Ao mesmo tempo em que enchem meus olhos e renovam minha esperança por um país com plenitude democrática e maior participação popular, as manifestações contra a reorganização das escolas estaduais paulistas me preocupam, em razão da inobservância de direitos constitucionais básicos e da força desproporcional usada pelo Estado.
O corpo dolorido do professor de história Edvan Costa, agredido por policiais militares durante a ação de desocupação de uma escola na Zona Sul de São Paulo, é mais uma lamentável consequência do violento modus operandi do Governo de São Paulo. O educador apanhou por amar a profissão que abraçou, “por defender o justo, o correto, o digno e o óbvio”, como escreveu, em desabafo compartilhado na Internet.
A mesma truculência que não perdoa professores tenta transformar alunos, vítimas de uma lógica perversa, em indiciados. Em Americana, dois estudantes foram detidos, sob acusação de desacato. Eles participavam de um protesto contra o fechamento de salas noturnas do ensino médio, na Diretoria Regional de Ensino instalada na cidade. Foram levados à delegacia como criminosos, pelo simples fato de brigarem por um direito constitucional, sublinhado pela Lei de Diretrizes e Bases da Educação Nacional (LDB), que diz que “o dever do Estado com a educação pública será efetivado mediante garantia de oferta de ensino noturno regular adequado às condições do educando”.

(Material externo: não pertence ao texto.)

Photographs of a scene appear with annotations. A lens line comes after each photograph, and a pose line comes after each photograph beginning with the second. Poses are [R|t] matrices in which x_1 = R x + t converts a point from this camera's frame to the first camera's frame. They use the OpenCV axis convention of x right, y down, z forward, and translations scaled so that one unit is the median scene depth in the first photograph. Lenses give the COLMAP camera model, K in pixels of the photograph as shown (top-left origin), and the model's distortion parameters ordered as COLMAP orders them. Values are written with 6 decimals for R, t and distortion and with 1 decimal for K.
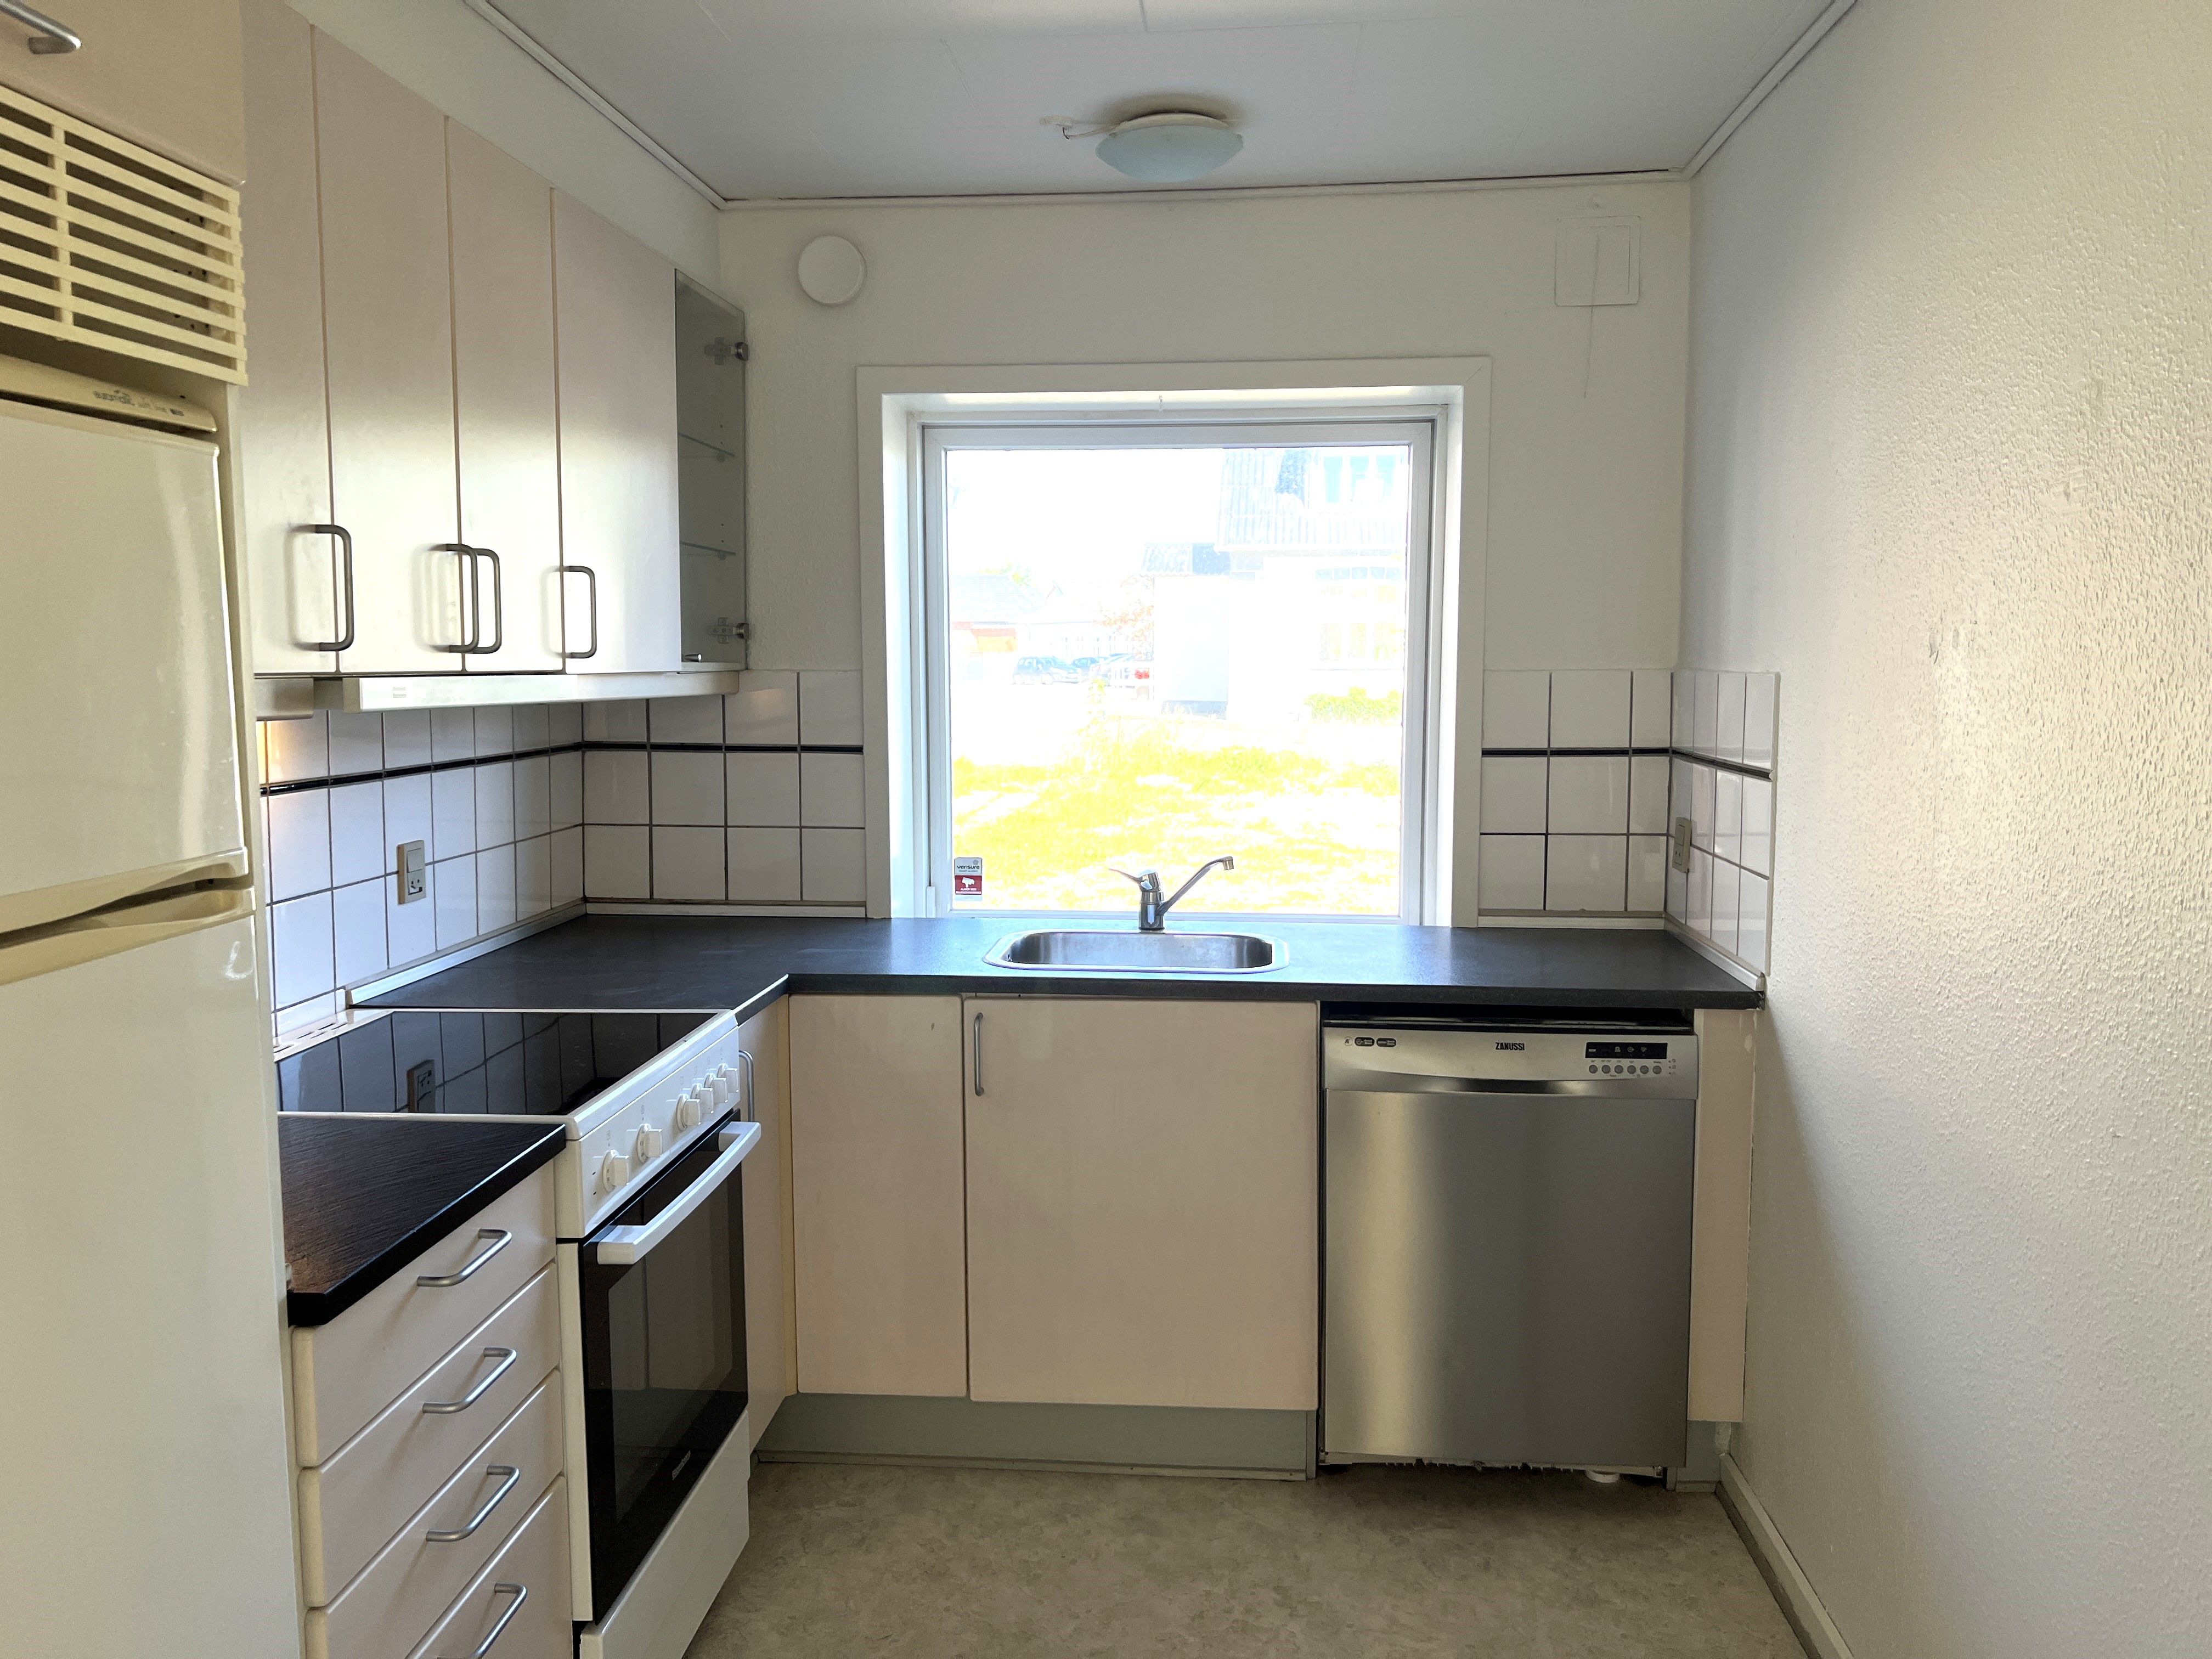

Classifico o projeto apresentado pela Secretaria de Educação do Estado de São Paulo como uma ideia infeliz, equivocada e antidemocrática, resultado da falta de transparência de um governo que substitui o diálogo pela repressão e dá mais uma prova de desrespeito aos professores e indiferença à qualidade do ensino oferecido nas escolas que administra. E a resposta a essa insensibilidade tem sido dada nas ruas, tomadas por alunos com cartazes, caras pintadas, dispostos a lutar por seus direitos.
Em Hortolândia e Sumaré, também na Região Metropolitana de Campinas, o clima é de muita apreensão. Nas duas cidades, mais de dez escolas serão atingidas pelas mudanças. Uma delas é a Maristela Carolina Mellin, localizada no Jardim Minda, em Hortolândia. Embora o site criado pela Secretaria de Educação para tirar dúvidas da comunidade escolar informe que a unidade não será afetada, professores e alunos já foram comunicados de que as turmas do ensino médio serão fechadas e os alunos transferidos para outra unidade.
Os números da reforma anunciada pelo Governo do Estado são preocupantes: 1,4 mil escolas atingidas, mais de 90 fechadas, 311 mil alunos envolvidos e centenas de milhares de famílias tomadas pela incerteza. Como integrante da Comissão de Educação da Câmara dos Deputados e coordenadora das frentes parlamentares em Defesa da Criança e do Adolescente e da Implementação do Plano Nacional de Educação no Estado, estou muito preocupada com as mudanças, que afrontam o Estatuto da Criança e do Adolescente (ECA) e contrariam o PNE, ao ignorar direitos e privar nossos jovens do acesso a um ensino gratuito de qualidade. Ademais, nossa Pátria Educadora precisa de mais escolas, não de portões fechados em nome projetos descontextualizados.
A postura dos estudantes é um exemplo de como devemos nos organizar para reivindicar aquilo que achamos justo. Com gritos de ordem como “não à reorganização”, “minha arma é um livro” e “não feche minha escola”, professores apaixonados e alunos conscientes têm nos dado uma aula de resistência em defesa do ensino público. Olhando para eles, tenho certeza de que seremos ainda mais fortes.
Ana Perugini é deputada federal pelo PT, integrante das comissões de Educação, Licitações, Minas e Energia e da Crise Hídrica. É também coordenadora da Frente Parlamentar em Defesa da Implantação do Plano Nacional de Educação (PNE) no Estado de São Paulo.